• Antoine Houdar de la Motte : « L’ennui naquit un jour… »

    by  • 24 novembre 2013 • Poème quotidien • 2 Comments

    Antoine Houdar de la Motte (1672 - 1731)

    Antoine Houdar de la Motte (1672 – 1731)

    Extrait de « La Poésie française pour les Nuls », éditions First, 2010.

    Houdar incarne la lassitude des nouvelles générations de son temps qui veulent se libérer du carcan classique. Aux commandements de la métrique, des rimes et des rythmes, il rêve de substituer la liberté de la prose où il pressent qu’un jour la poésie saura se déployer. En attendant, il écrit des vers…

    Plume au clair dans la mêlée

    On ne s’enrichit pas que dans la cordonnerie dans les années 1700. On a vu Rousseau père de Jean-Baptiste grande fortune à la petit semelle, voici Houdar de La Motte, magicien du couvre-chef, qui tire de ses chapeaux une confortable fortune. Antoine, son fils, fait de bonnes études, se spécialise dans le droit, mais sent très tôt que sa loi, c’est la plume. Il se lance à vingt ans dans l’écriture d’une comédie qui va, il en est sûr, lui apporter la renommée. Son vœu se réalise : sa pièce Les Originaux est représentée au Théâtre-Italien à Paris. Les spectateurs en ressortent hilares, déclarant que voilà bien la pièce la plus ridicule et ratée jamais écrite ! La réputation d’Antoine Houdar de La Motte est faite… Ô monde cruel ! La solution ? La Trappe, son silence, et la compagnie des moines cisterciens de la stricte observance : la pauvreté, la chasteté, l’obéissance… Finalement, se dit Houdar, après deux mois de ce régime, la cruauté du monde peut devenir supportable. Et il retourne, plume au clair, dans la mêlée, bien décidé à en découdre avec des adversaires qui l’ont accusé, entre autres de trop de modernité.

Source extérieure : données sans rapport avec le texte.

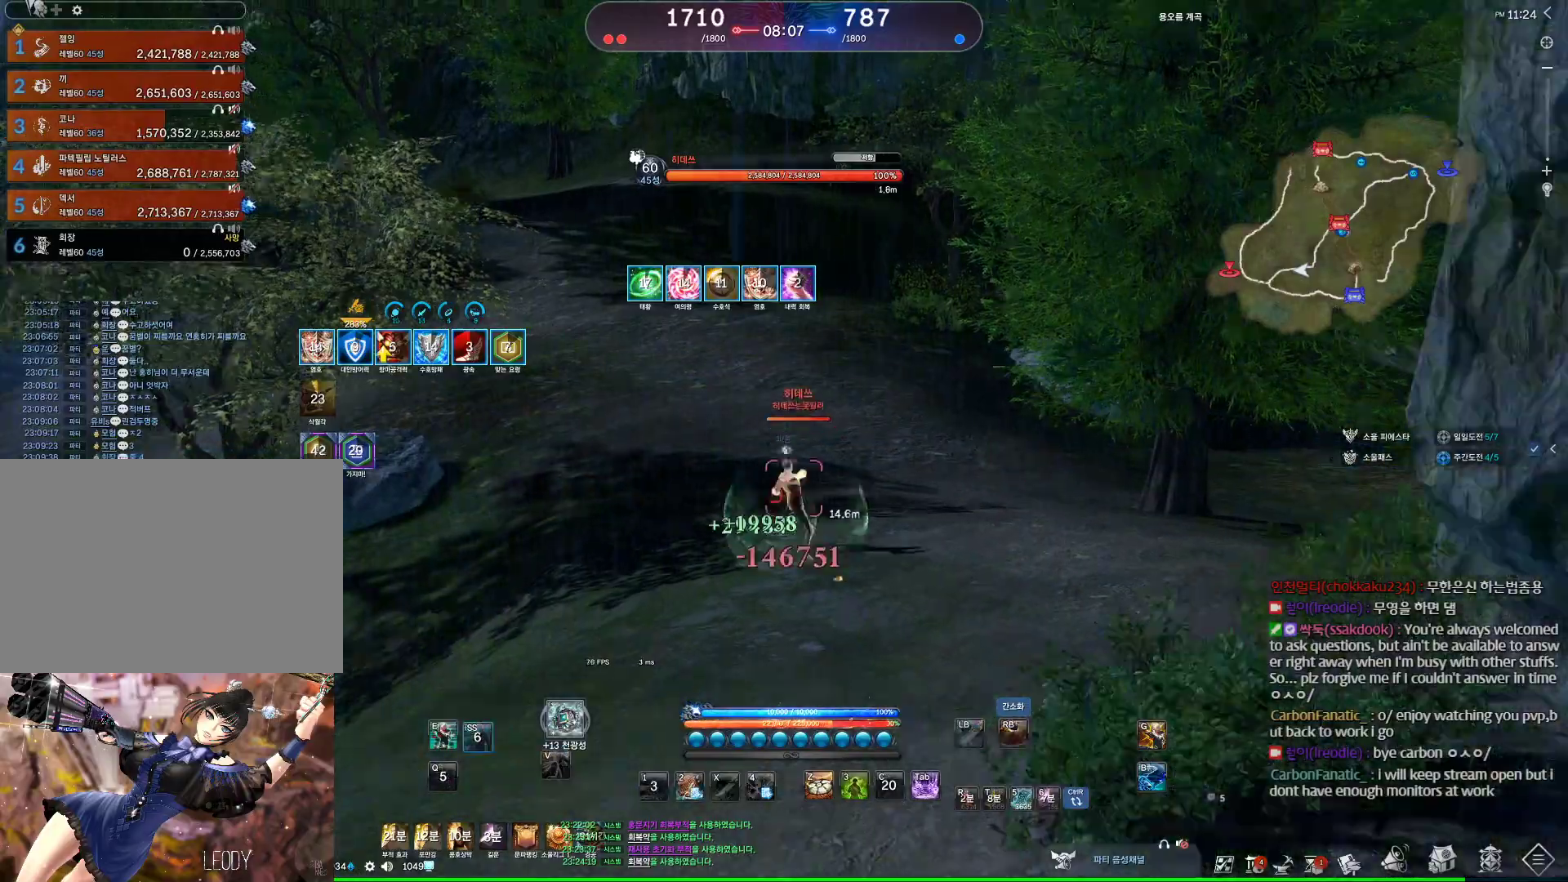
{"keys": ["3"], "mouse": [], "events": [[33, "s", "up"], [267, "tab", "down"], [300, "tab", "up"], [500, "3", "down"]]}
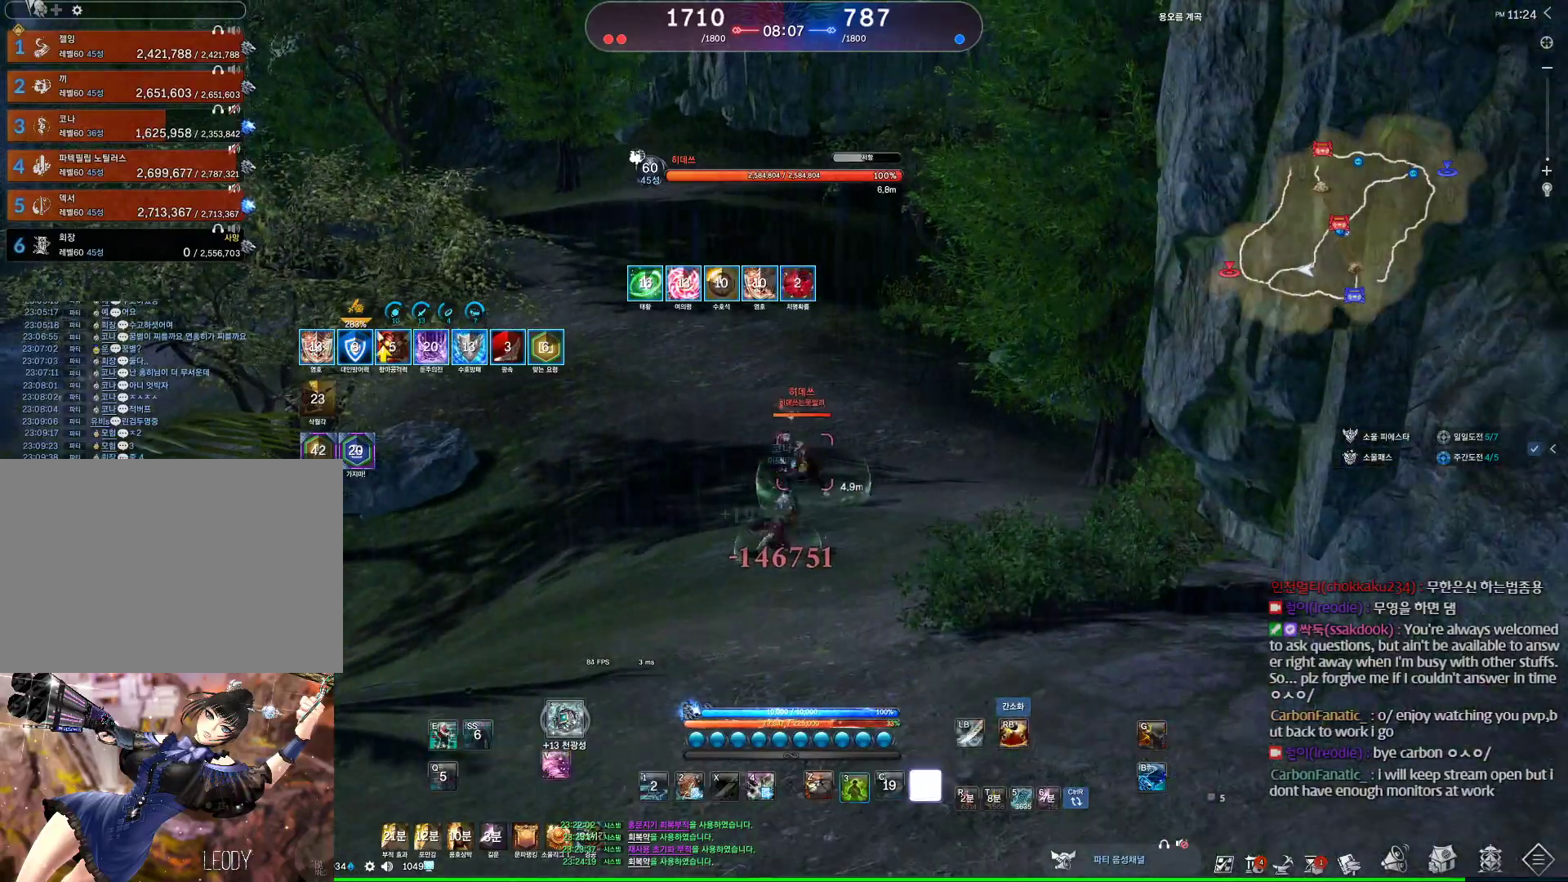
{"keys": ["e"], "mouse": [], "events": [[133, "3", "up"], [267, "e", "down"]]}
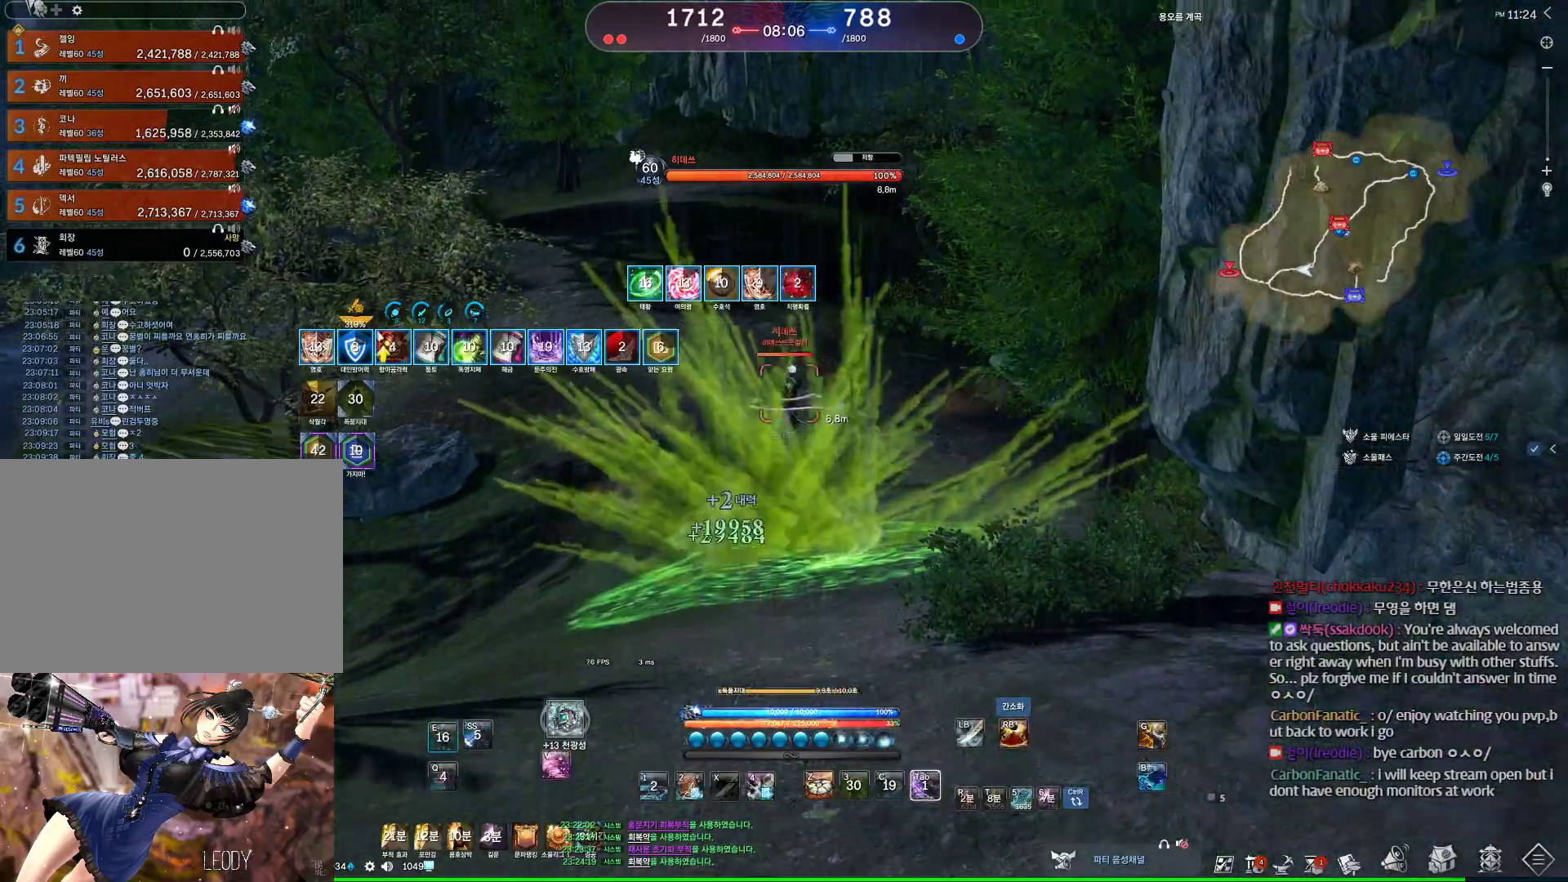
{"keys": ["a", "space"], "mouse": [], "events": [[200, "e", "up"], [233, "a", "down"], [467, "space", "down"]]}
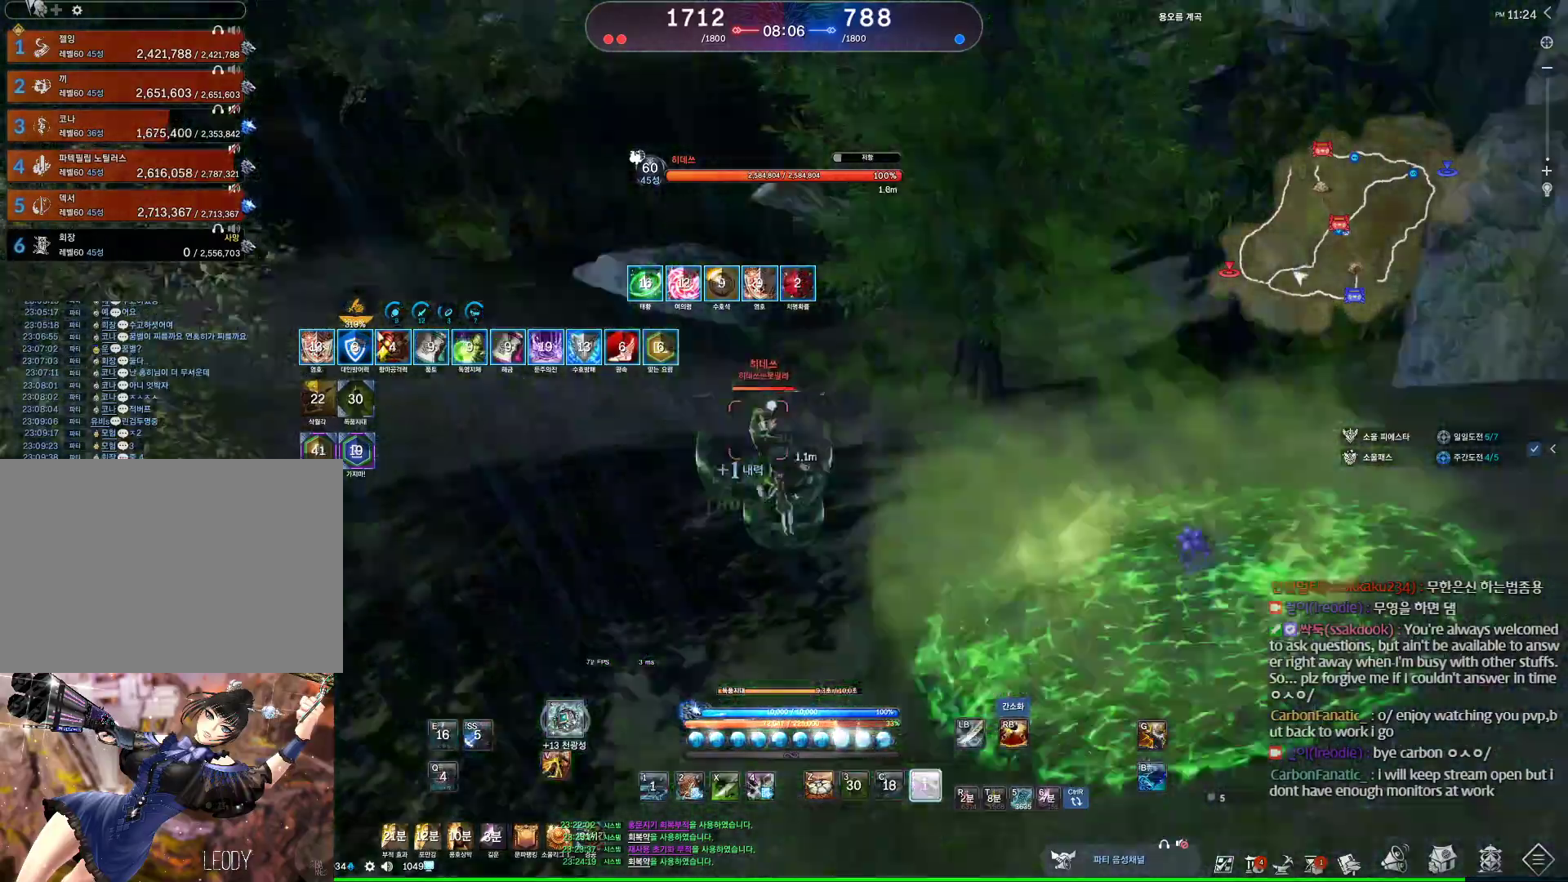
{"keys": ["2", "a"], "mouse": [], "events": [[67, "2", "down"], [133, "space", "up"], [167, "2", "up"], [500, "2", "down"]]}
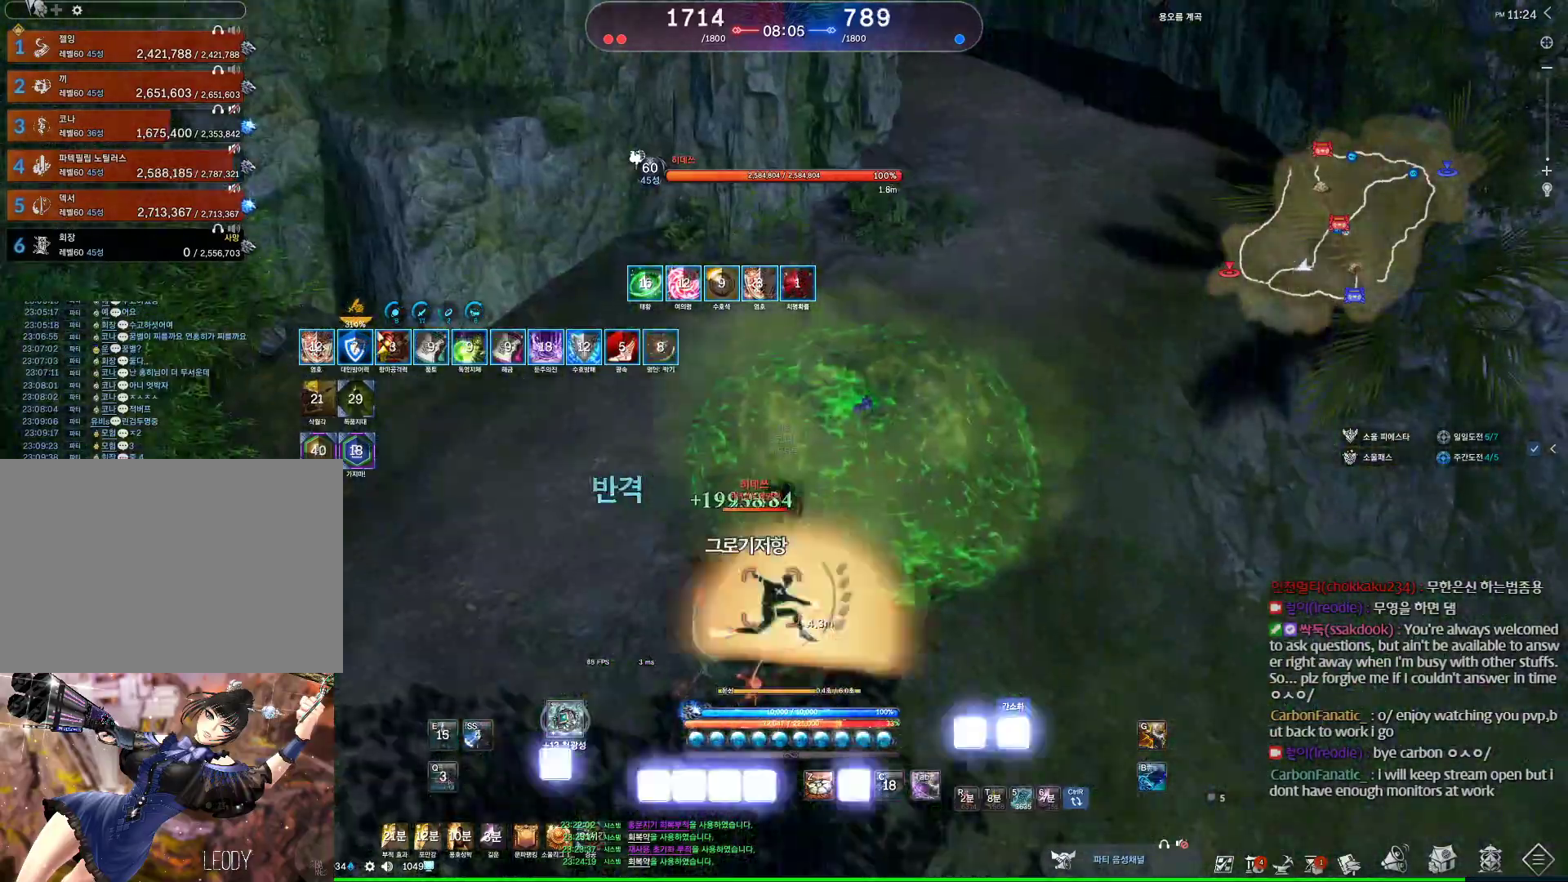
{"keys": ["a", "v"], "mouse": [], "events": [[33, "2", "up"], [133, "v", "down"]]}
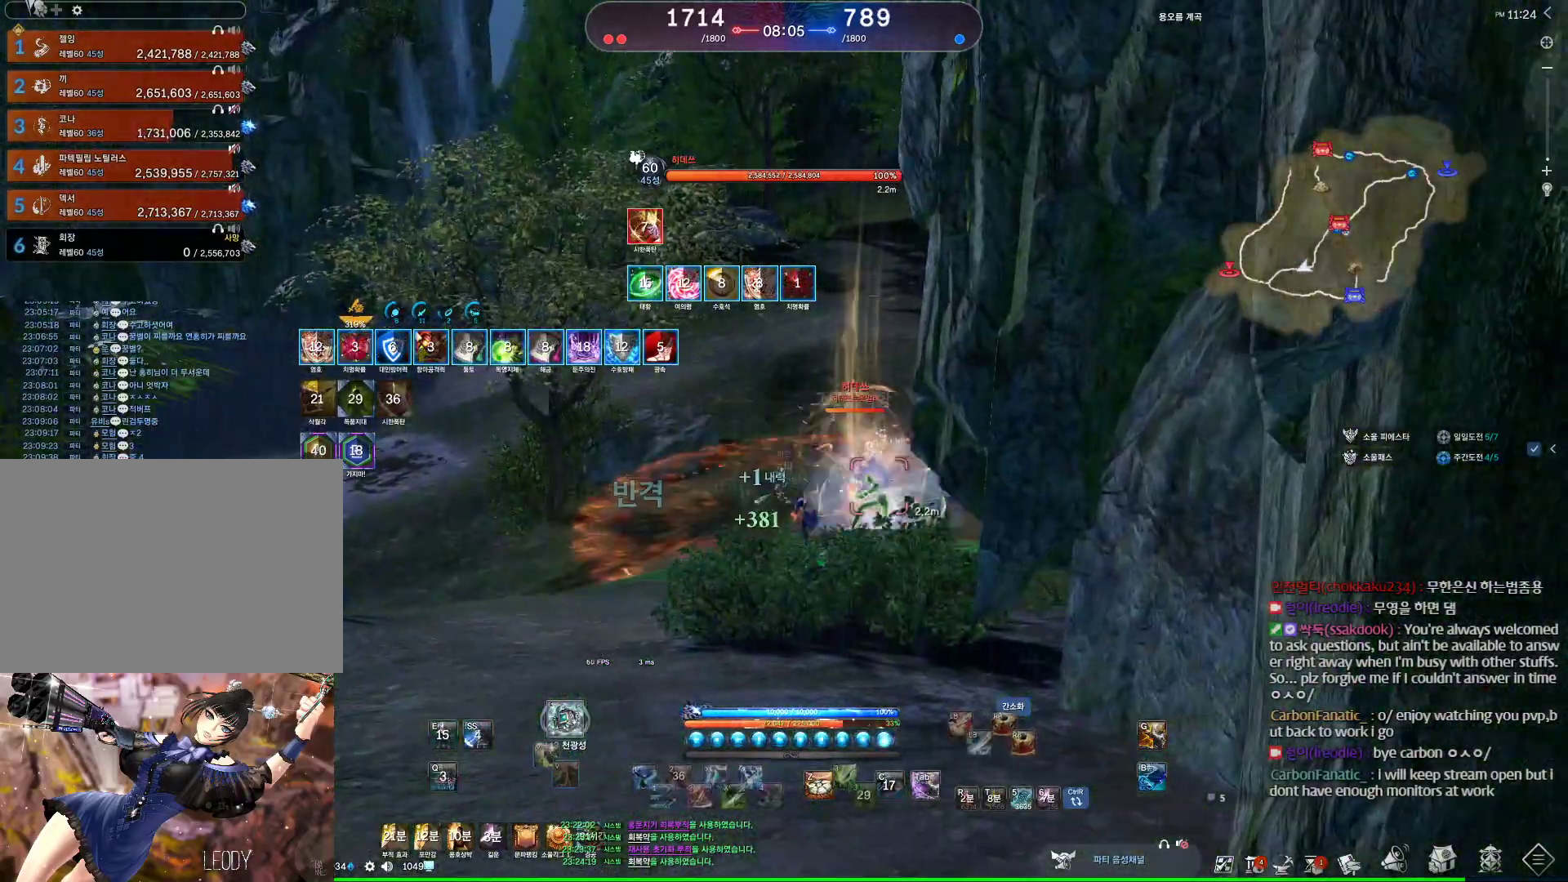
{"keys": ["a", "q"], "mouse": [], "events": [[67, "v", "up"], [300, "q", "down"]]}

    La rime n’est point la poésie

    Moderne Houdar, audacieux. Excessif ? Peut-être… Il se déclare avec force contre l’exercice poétique, il affirme que savoir versifier est un « mérite accessoire », que chercher à faire rimer des vers est extravagant, qu’il est inutile de s’imposer ce joug, que ce travail est « frivole et pénible », et que « la rime et la mesure ne sont point la poésie » ! Il juge stupide la règle des trois unités en poésie dramatique. Voilà bien du muscle pour un cheval de bataille qui ne s’interdit pas la parade puisque notre Houdar s’autorise l’écriture de toutes les formes poétiques encore en vogue , mais en déclin : l’églogue (rappelez-vous, c’est un poème pastoral qui met en scène bergères et bergers), l’ode, l’épopée, et même la fable dont voici la plus célèbre, à cause de son vers ultime qui traite de l’ennui, et dont vous allez vous dire : Ah, ce vers-là, c’est donc de lui ? Oui, puisqu’il l’écrit : L’ennui naquit un jour…, vous connaissez la suite ; alors lisez ce qui la précède dans « Les Amis trop d’accord » sur un canevas de vers et rimes ressemblant à ceux de La Fontaine :

    Plaisir de lire

     

    Les Amis trop d’accord (fable XV)

    Il était quatre amis qu’assortit la fortune ;

    Gens de goût et d’esprit divers.

    L’un était pour la blonde, et l’autre pour la brune ;

    Un autre aimait la prose, et celui-là les vers.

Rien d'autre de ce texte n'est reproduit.